Martine Sepiéter est responsable du service de médiation de la SNCF depuis 10 ans. Elle revient sur la façon dont cet outil, dédié à la résolution des conflits interpersonnels, a été construit et mis à disposition des managers. Elle rappelle aussi les conditions de la réussite d’une médiation et de son appropriation par les collaborateurs.
Pourquoi avoir créé un service de médiation en 2009 ?

Martine Sepiéter est la responsable du service de médiation qu’elle a créée à la SNCF. DR
La création de ce service est la conjonction d’un contexte et d’une aspiration personnelle. A l’époque, dans toutes les entreprises, la problématique des risques psycho-sociaux émergeait, tout comme les politiques de qualité de vie au travail. De mon côté, persuadée que la médiation contribuait à la performance sociale de l’entreprise, je cherchais à voir comment mettre en place ce mode alternatif de résolution des conflits au service de la SNCF. J’ai lancé un groupe projet pluridisciplinaire composé de responsables RH, de spécialistes QVT, de médecin, d’ergonome, de managers opérationnels, etc. Ensemble, nous avons cherché à identifier les leviers et les freins, à apprécier l’appétence en interne pour cet outil et à faire émerger un dispositif de médiation. En 2010, nous avions le feu vert du DRH corporate pour lancer une expérimentation.

Liste des données:
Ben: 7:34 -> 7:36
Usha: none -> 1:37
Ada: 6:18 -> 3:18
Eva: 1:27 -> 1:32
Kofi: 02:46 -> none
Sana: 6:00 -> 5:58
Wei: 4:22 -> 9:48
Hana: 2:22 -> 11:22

La consigne => Poursuivez le texte sur le service de médiation de la SNCF à partir de sa dernière phrase.

Réponse attendue =>
Quels sont les fondements de cette offre de médiation ?
Nous avons décidé que cet outil serait à disposition des managers pour rester en cohérence avec leurs responsabilités légales en matière de santé et de sécurité au travail. Ensuite, nous avons circonscrit la médiation à une thématique, celle des conflits interpersonnels où il n’existait rien à l’époque au sein de la SNCF, alors que nous étions déjà bien outillés sur d’autres thématiques comme le management ou la QVT. Enfin, nous avons choisi de mettre en place une médiation de facilitation. C’est-à-dire que dans sa posture, le médiateur n’est pas là pour préconiser des solutions toutes faites mais bien pour faciliter l’écoute et l’expression mutuelles des différences de point de vue entre deux collaborateurs ou un collaborateur et son manager.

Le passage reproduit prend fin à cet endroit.